SOURCE / CREDIT: Christian Post / Christine Thomasos
Sean “Puff Daddy” Combs has proven to be a force in the world of hip-hop and R&B, but what many of his fans don’t know is that he has a record full of gospel songs that the world has yet to hear.
Combs and his producer Stevie J created the Bad Boy record label’s first gospel album titled Thank You in 1997. Now that Bad Boy is embarking on a 20 year anniversary tour, Ebony magazine has unearthed the details of the unreleased record.
According to Ebony, the record would have featured B.I.G., Faith Evans, Tanya Blount, Brandy, Carl Thomas, John P. Kee, Brian McKnight, Boys II Men and Total.
In 1997, journalist Michael A. Gonzales began doing research for an article he was writing about the black church’s influence on hip-hop culture. That is when he first learned about the inspiration behind the record from the artists involved.
For the Bad Boy Records CEO and recording artist Puff Daddy, a gospel record was not too far removed from his upbringing.
“I liked going to a Baptist church with my grandma; she was the one who really put me up on God,” Puff told Gonzales, according to the Ebony. “I don’t go to church every Sunday, and I’m not overly religious, and maybe I’m not the best person to do this album, but I want Thank You to be an album from the average person’s point of view to get our message across. Not all the artists are Bad Boy artists, but they’re all part of the family.”

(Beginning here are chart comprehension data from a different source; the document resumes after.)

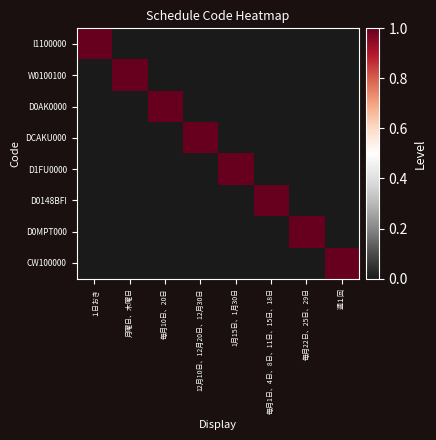

Reading right to left, extract all data points from this chart.

I1100000: 週１回=0	毎月22日、25日、29日=0	毎月1日、4日、8日、11日、15日、18日=0	1月15日、1月30日=0	12月10日、12月20日、12月30日=0	毎月10日、20日=0	月曜日、木曜日=0	１日おき=1
W0100100: 週１回=0	毎月22日、25日、29日=0	毎月1日、4日、8日、11日、15日、18日=0	1月15日、1月30日=0	12月10日、12月20日、12月30日=0	毎月10日、20日=0	月曜日、木曜日=1	１日おき=0
D0AK0000: 週１回=0	毎月22日、25日、29日=0	毎月1日、4日、8日、11日、15日、18日=0	1月15日、1月30日=0	12月10日、12月20日、12月30日=0	毎月10日、20日=1	月曜日、木曜日=0	１日おき=0
DCAKU000: 週１回=0	毎月22日、25日、29日=0	毎月1日、4日、8日、11日、15日、18日=0	1月15日、1月30日=0	12月10日、12月20日、12月30日=1	毎月10日、20日=0	月曜日、木曜日=0	１日おき=0
D1FU0000: 週１回=0	毎月22日、25日、29日=0	毎月1日、4日、8日、11日、15日、18日=0	1月15日、1月30日=1	12月10日、12月20日、12月30日=0	毎月10日、20日=0	月曜日、木曜日=0	１日おき=0
D0148BFI: 週１回=0	毎月22日、25日、29日=0	毎月1日、4日、8日、11日、15日、18日=1	1月15日、1月30日=0	12月10日、12月20日、12月30日=0	毎月10日、20日=0	月曜日、木曜日=0	１日おき=0
D0MPT000: 週１回=0	毎月22日、25日、29日=1	毎月1日、4日、8日、11日、15日、18日=0	1月15日、1月30日=0	12月10日、12月20日、12月30日=0	毎月10日、20日=0	月曜日、木曜日=0	１日おき=0
CW100000: 週１回=1	毎月22日、25日、29日=0	毎月1日、4日、8日、11日、15日、18日=0	1月15日、1月30日=0	12月10日、12月20日、12月30日=0	毎月10日、20日=0	月曜日、木曜日=0	１日おき=0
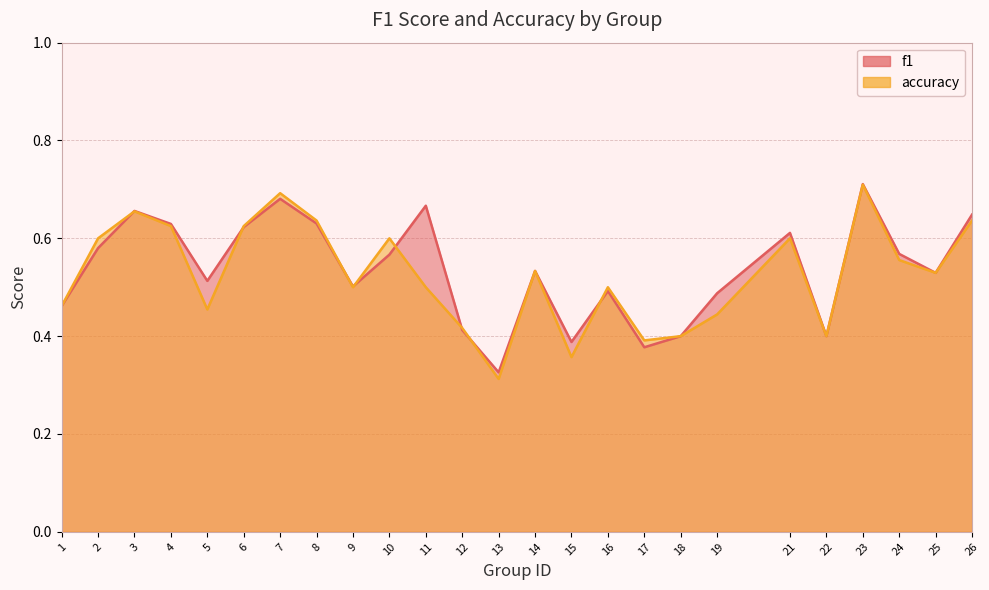

True or false: f1 and accuracy cross at least once.

True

While award-winning producer Stevie J has turned into a crass television personality on the VH1 reality show Love and Hip Hop Atlanta, he previously spoke about his church’s influence in shaping his involvement in the unreleased record.
“My father is a Pentecostal bishop, so I’ve been involved in the church since I was a boy. I think that’s why Puff wanted me to be involved in Thank You, because I could add that element of church with his R&B beats,” Stevie said in the 1997 interview. “Although Puff wasn’t one to go to church all the time, he knows there is a God and God is real. Thank You isn’t going to be a gospel album for saved people. This is a record for those who don’t have it (spiritually) to get it.”
After the March 1997 murder of Bad Boy records star Notorious B.I.G., the label was looking to release something positive in the summer of 1997. In 1999, an MTV report surfaced stating that Combs was going to release the record following assault charges he received for an altercation with a record executive.
According to the MTV report, Bishop Hezekiah Walker was tapped to work on the gospel record which would also feature R&B singers Kelly Price, Jerome and 112.
“The album is his way of giving back and saying thank you to God,” a representative from Bad Boy Entertainment told MTV.